Since then, he has been using music, poetry and the course of human rights, as he believes the gains must also be defended.
He argues despite the promulgation of the 2010 Constitution, there is still need to continue defending and breathing life into it, which is one of his incentives to join active politics.
He was among those against the against the Building Bridges Initiative, instead calling for the full implementation of the Constitution.
"For example, Chapter Six is one of the things I see playing oout in terms of leaders' integrity. Little by little, I am seeing gains in this Constitution," Githuku says.
KABETE MCA BID
He now wants to add another hat: Member of county assembly in Kiambu county, representing Kabete ward as an Independent candidate.
He says the 2010 Constitution provisions such as public participation have encouraged him to vie, given it has been ignored by many politicians.
In his manifesto, he is proposing five people from each village that make Kabete and have them in village councils.
These individuals, he says, will be working with him in identifying the problems and the needs of the locals. This, he adds, will lead to transparency and accountability in leadership.
But why opt for the county assembly seat despite his involvement in national causes?
He says the seat is the most important in the new dispensation as far as devolution is concerned.
"It doesn't matter which President takes over. His role is to sign the allocations and its use is what affects your life at the grassroots. That's why I am telling locals they need a solid MCA," he said.
The activist is not vying on any party because he doesn't see any of them accommodating his ideologies.
"The only party that can accommodate my ideology is the Constitution. So my party is the Constitution, it is the people and that's how I want to base my leadership".
Asked why he didn't align with the likes of Raila Odinga and Martha Karua, who are running on platform of reform, he said although they are his senior colleagues, he feels since multypartyism was restored,, parties became owned by people.
"Any party that you mention is identified with an individual and not with the people.

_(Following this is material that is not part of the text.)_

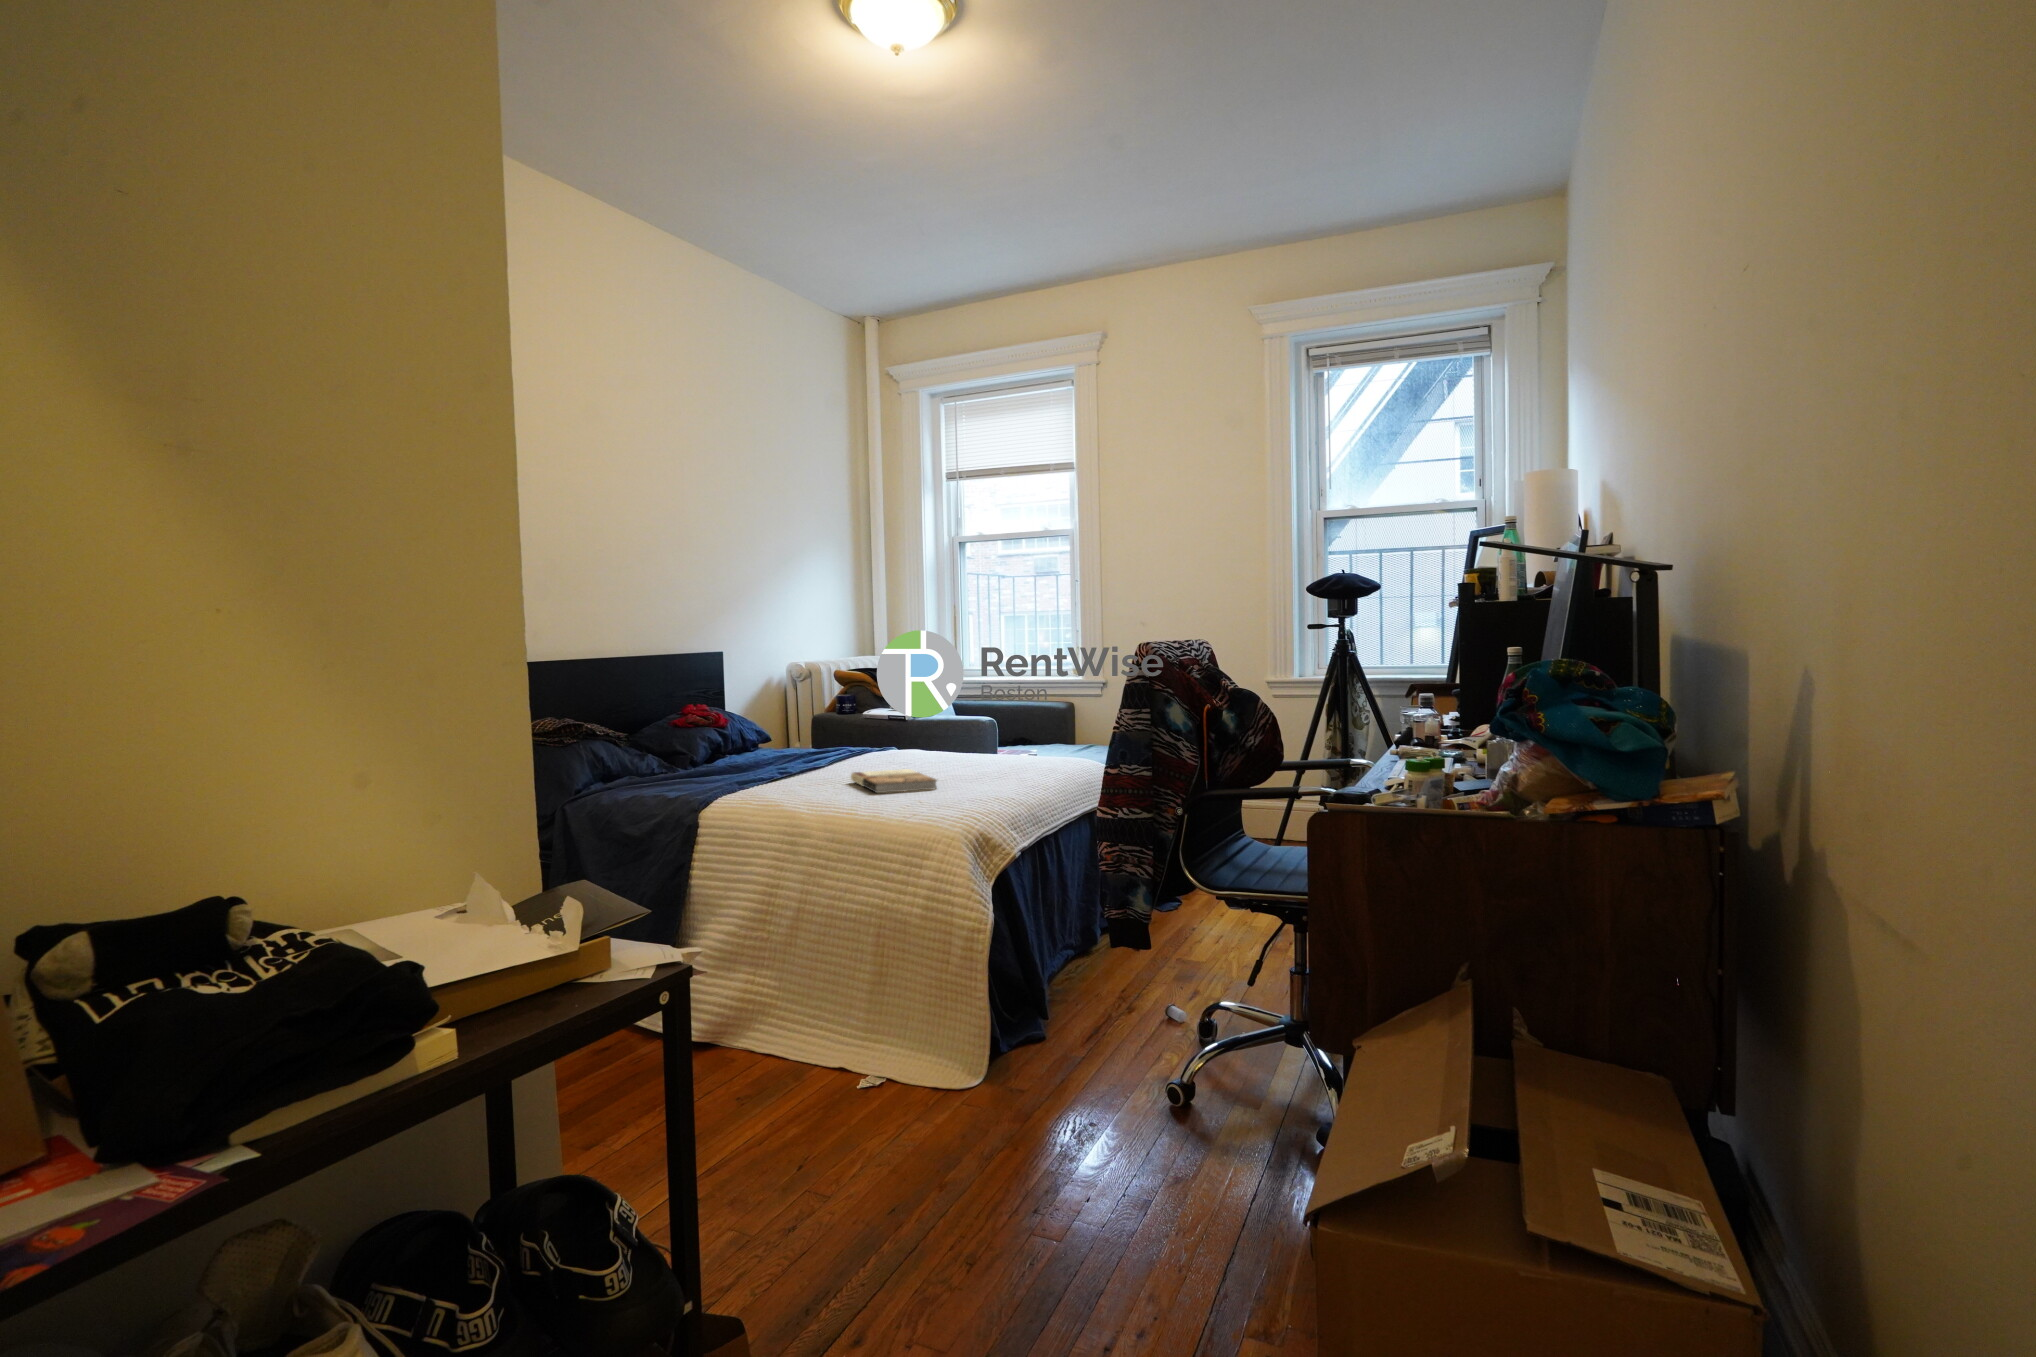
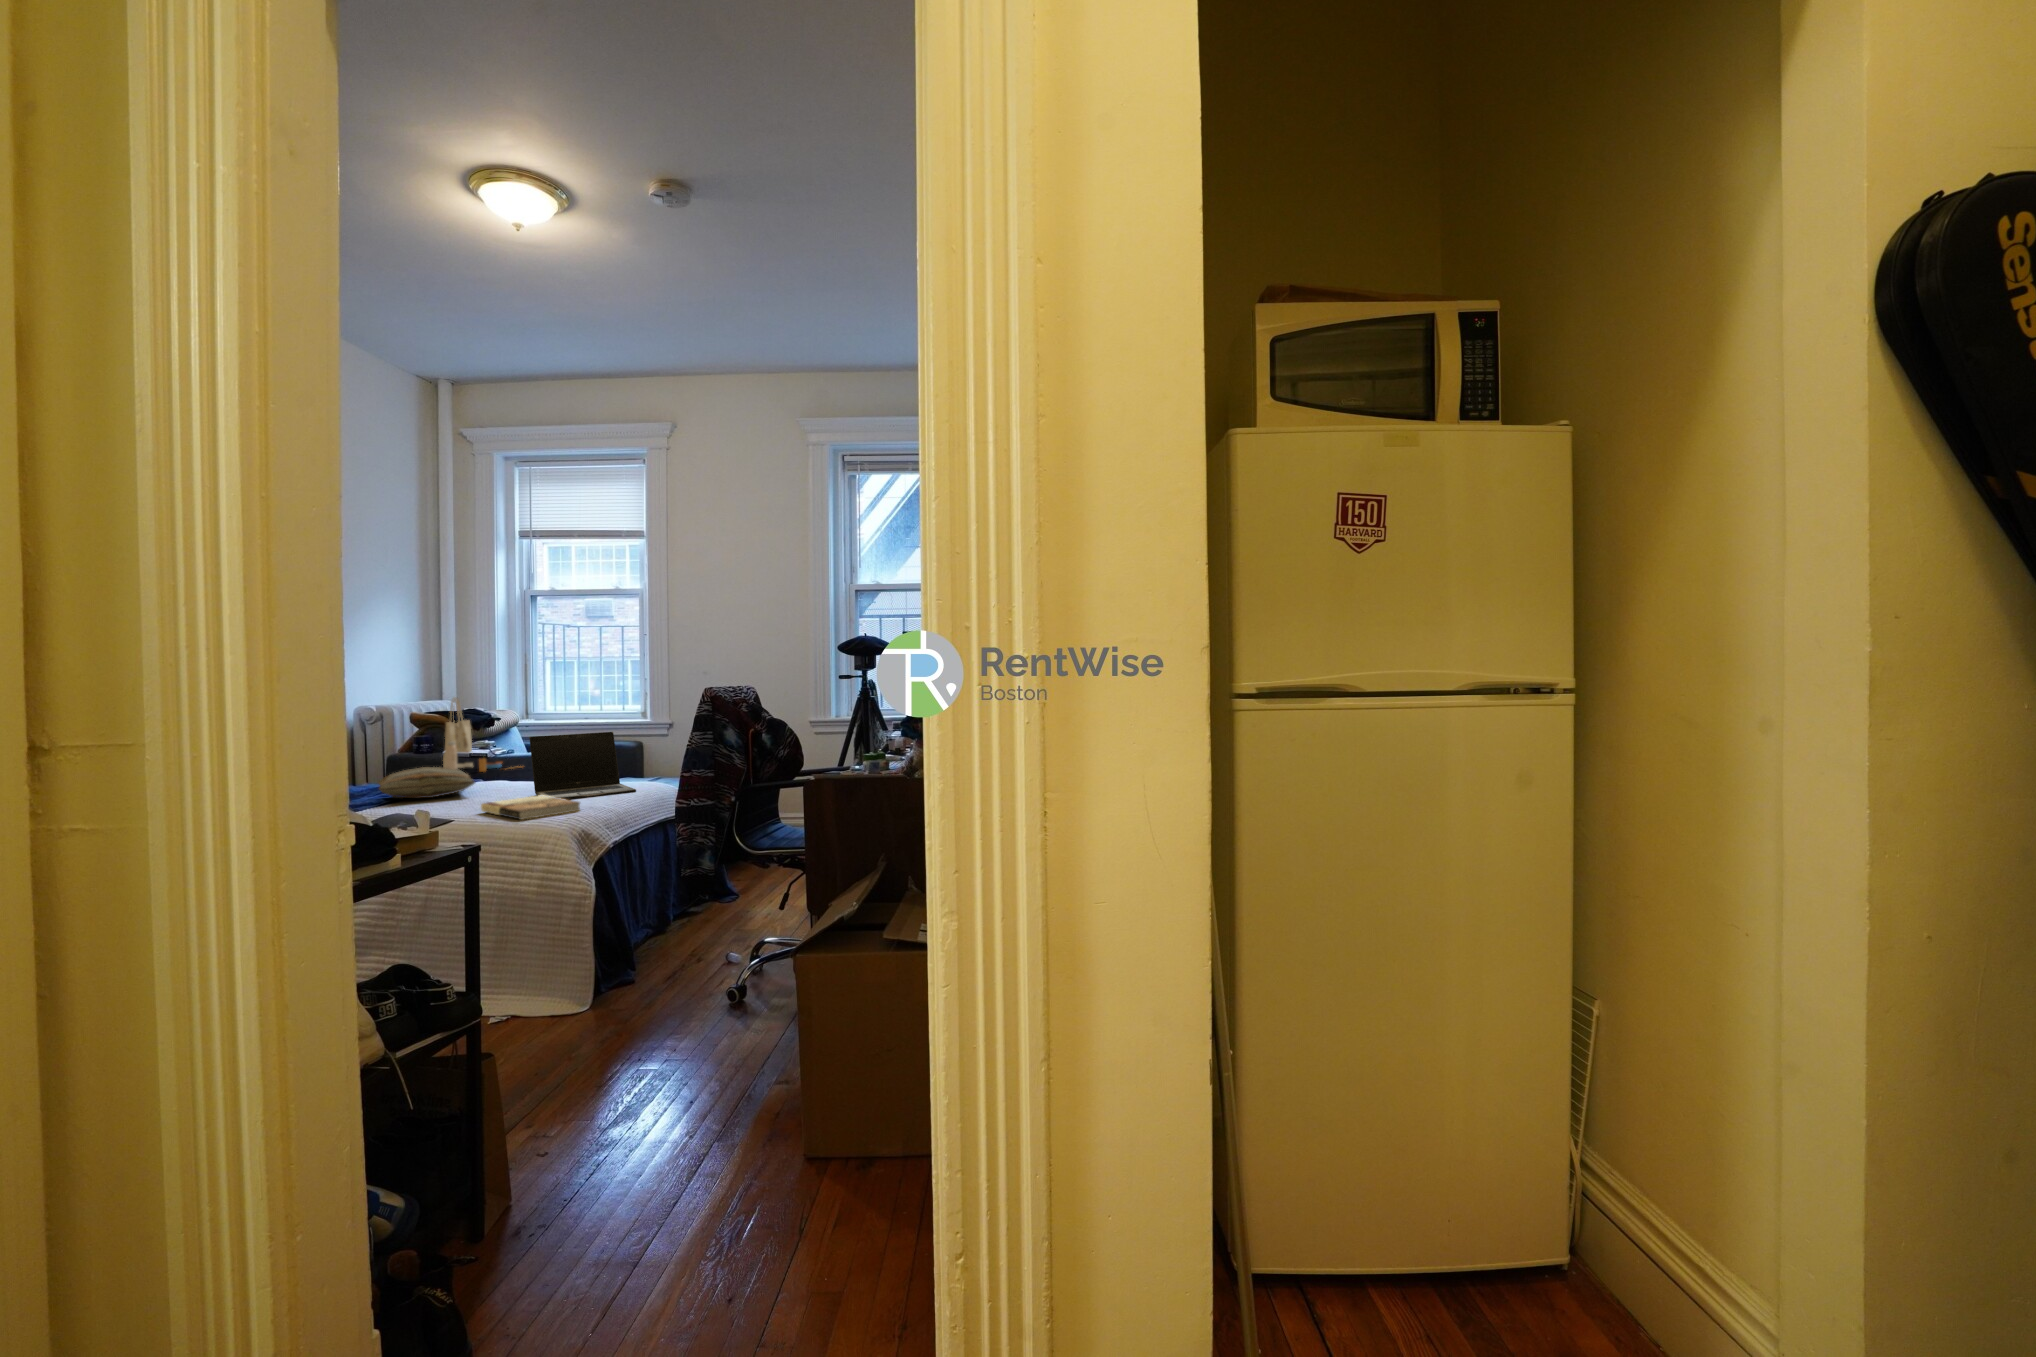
tote bag: none [857,657,931,739] -> present [443,697,522,772]
laptop: none [910,703,1007,776] -> present [529,732,636,799]
pillow: none [779,730,864,763] -> present [378,767,475,798]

That's why I find a contradiction. I'd want to be in a party that is a movement of the people, which we don't have.
"Inasmuch as those two are my allies, I am not yet satisfied parties can accommodate my ideals because of their internal dynamics, which will be a hindrance to my ideologies," he said.
Any party that you mention is identified with an individual and not with the people. That's why I find a contradiction. I'd want to be in a party that is a movement of the people, which we don't haveNdungi Githuku
Githuku is running on lighting up Kabete, a ward that is just next to Nairobi's Westlands, but still lacks basic amenities such as roads, water and sewerage system.
He says his comrades are excited by his move to vie, with Mutunga calling him when he announced his bid. Others, he says, who are encouraging him include Maina Kiai, currently in the US.
"Mzalendo NG [Ndungi Githuku] will be a brilliant MCA for us all," Mutunga tweeted on July 18.
Kizito Mutahi, advocacy officer Empowering People in Care, said with such a background in resilience and fighting for the rights of the people, Githuku is ready to be an MCA.
Activist Alamin Kimathi said, "When good men give politics a go, the people get going. Kabete is right by veteran artivist Ndungi Githuku".
"With those kinds of people on my side, with me standing on the shoulders of these giants, I don't think Kabete will go wrong. We are on the right track. This is the time to liberate Kabete and show other counties we can change Kenya, one village at a time," he says.